• [EXERCISE DETAILS]
Render everything from the line containing "elevation (m): 122" down through the final line of the items below, both ends included, as a JSON list of strings with one string per line and blank lines omitted.
=== RECORDS SHOWN ===
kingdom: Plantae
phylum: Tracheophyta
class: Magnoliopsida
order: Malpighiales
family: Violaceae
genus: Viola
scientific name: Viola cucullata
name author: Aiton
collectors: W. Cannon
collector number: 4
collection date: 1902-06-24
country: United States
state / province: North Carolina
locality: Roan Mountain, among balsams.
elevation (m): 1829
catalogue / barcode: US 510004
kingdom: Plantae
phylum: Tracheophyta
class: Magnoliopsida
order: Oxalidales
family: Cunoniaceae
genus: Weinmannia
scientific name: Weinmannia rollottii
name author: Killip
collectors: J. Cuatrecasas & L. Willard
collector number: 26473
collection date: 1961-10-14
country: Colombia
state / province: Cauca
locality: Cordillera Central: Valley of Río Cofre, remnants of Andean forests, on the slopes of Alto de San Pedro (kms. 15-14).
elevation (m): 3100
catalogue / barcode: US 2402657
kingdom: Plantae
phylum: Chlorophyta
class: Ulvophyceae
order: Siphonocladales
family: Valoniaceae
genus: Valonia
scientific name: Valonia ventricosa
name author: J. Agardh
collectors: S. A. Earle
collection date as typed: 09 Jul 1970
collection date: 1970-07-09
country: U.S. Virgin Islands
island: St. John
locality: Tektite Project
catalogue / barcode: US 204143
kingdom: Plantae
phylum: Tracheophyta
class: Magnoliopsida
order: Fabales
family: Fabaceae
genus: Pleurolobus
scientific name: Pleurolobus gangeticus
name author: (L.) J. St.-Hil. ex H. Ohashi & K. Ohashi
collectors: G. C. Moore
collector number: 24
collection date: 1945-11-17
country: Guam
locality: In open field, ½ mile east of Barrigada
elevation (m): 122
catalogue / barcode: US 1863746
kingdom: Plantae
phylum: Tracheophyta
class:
===
• [COMPLETED TASK]
[
  "elevation (m): 122",
  "catalogue / barcode: US 1863746",
  "kingdom: Plantae",
  "phylum: Tracheophyta",
  "class:"
]